Konaklama vergisi, 7194 sayılı Kanunun[i] 9. maddesi ile 6802 sayılı Gider Vergileri Kanununun 34. maddesine eklenmiş ve böylece 7194 sayılı Kanun ile ihdas edilen üç vergiden biri olmuştur. Verginin, aynı Kanunun 52. maddesi uyarınca 1 Nisan 2020 tarihinde yürürlüğe gireceği belirtilmişse de bu yürürlük tarihi ilk önce 7226 sayılı Kanun[ii]  ile 1 Ocak 2021 tarihine; daha sonra 7256 sayılı Kanun[iii] ile 1 Ocak 2022 tarihine; son olarak da 26 Ekim 2021 tarihli Resmi Gazete’de yayımlanan 7338 sayılı Kanun[iv] ile 1 Ocak 2023 tarihine ertelenmiştir. Bu uzun yürüyememe geçmişine rağmen Gelir İdaresi Başkanlığınca Konaklama Vergisi Uygulama Genel Tebliği Taslak Metni yayınlanmış; verginin konusuna, mükellefine, matrahına, oranına ve istisnalarına ilişkin açıklamalarda bulunulmuştur.[v]

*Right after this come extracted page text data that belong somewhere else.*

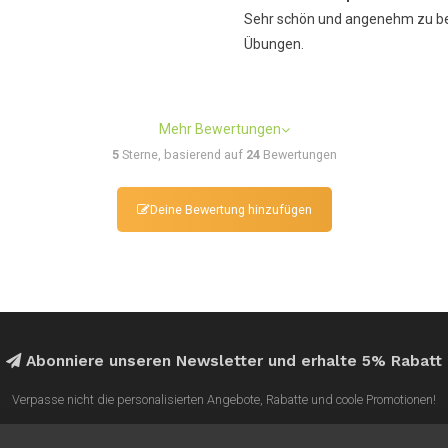
Sehr schön und angenehm zu ben
Übungen.
Mehr Bewertungen
5
Sterne, basierend auf
24
Bewertungen
Deine Bewertung hinzufügen
Abonniere unseren Newsletter und erhalte 5% Rabatt
Verpasse nicht die personalisierten Angebote, Rabatte und coole Promotionen!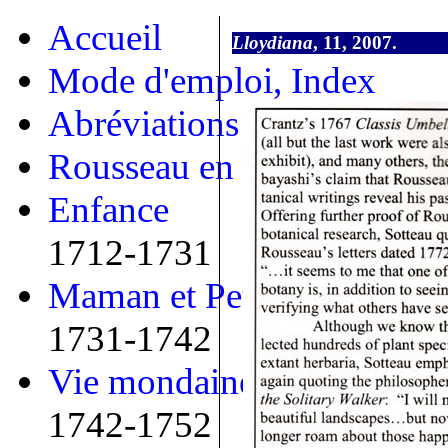
Accueil
Lloydiana
, 11, 2007.
Mode d'emploi, Index
Abréviations
Rousseau en bref
Enfance
1712-1731
Maman et Petit
1731-1742
Vie mondaine
1742-1752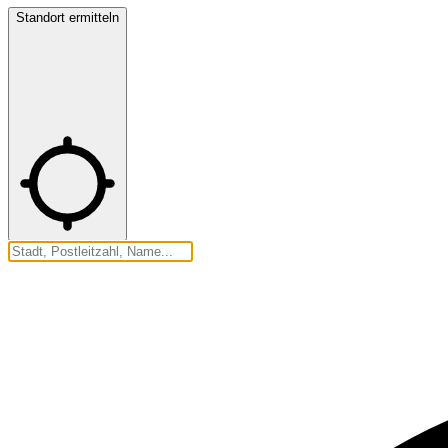
Standort ermitteln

II. VERGİ POLİTİKASI AÇISINDAN

Konaklama vergisi hem ülkemiz hem de dünya için çok yeni bir vergi değildir. Ülkemizde 2006 yılında konaklama vergisinin bir yerel bütçe geliri olarak ihdas edilmesi tartışılmış, 2008 yılında İl Özel İdaresi ve Belediye Gelirleri Kanun Tasarısı’nın Dördüncü Bölümü’ne işlenmiş ancak düzelenme yasalaşamamıştır. Tasarının gerekçesinde turistik yörelerde bulunan belediyelerin turizm faaliyetinin negatif etkilerinin yükünü çektiği ancak turizmden elde edilen gelirden pay alamadıkları, bu durumun altyapı ihtiyaçlarının gerektirdiği harcamalar ile elde edilen gelir arasında önemli dengesizlikleri doğurduğu, bu dengesizliği ortadan kaldırmak ve turizm hizmetlerinin finansmanına yardımcı olmak amacıyla konaklama vergisi ihdas edildiği belirtilmiştir.[vi]

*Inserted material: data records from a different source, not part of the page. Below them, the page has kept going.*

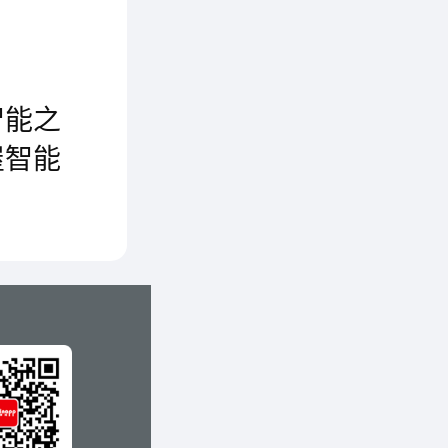
出了六
在现代社会里，在市场经济中，无论是科技界、经济界、产业界还是文艺界，都充满着竞争。而能否在竞争中站稳脚跟、生存并发展，实力是关键。从某种程度上说，实力确实受天生基因的影响，但更多是靠后天的不懈拼搏，和对创新的孜孜追求……
屏。7
智能之
属定制
屋智能
幕衬托
不论是玄关，还是客厅，亦或是卧室，处处皆可安装，皆可成为全屋智能家居的总入口。只需一台设备，即可实现可视对讲室内分机、智能网关、智能灯光面板、智能窗帘面板、智能场景面板、智能调光面板、背景音乐主机等众多智能家居设备的功能。
角，配有
节屏幕
内容始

Avrupa Birliği’nde de birçok ülke tarafından bu türde vergilerin çeşitli isimlendirmelerle salınmış olduğu görülmektedir. Almanya’da kültür vergisi (Kulturförderabgabe) veya yatak vergisi (Bettensteuer), İsviçre’de ve Fransa’da turizm vergisi (Taxe de Sejour),[vii] İtalya’da bulunma vergisi (Tassa/Imposta di Soggiorno), İspanya’da turist vergisi (Tasa Turistica) ve daha birçokları buna örnek olarak gösterilebilir. Verginin bu ülkelerde uygulanış şekli de oldukça değişkendir; bazı ülkeler maktu bazıları ise verilen hizmet bedeline oransal olarak vergi yüklemektedir. Ancak genellikle konaklanan yerin kaç yıldızlı olduğuna, konumuna, odanın fiyatına bağlı olarak değişkenlik gösteren bir vergilendirme yönteminin benimsendiği görülmektedir.[viii]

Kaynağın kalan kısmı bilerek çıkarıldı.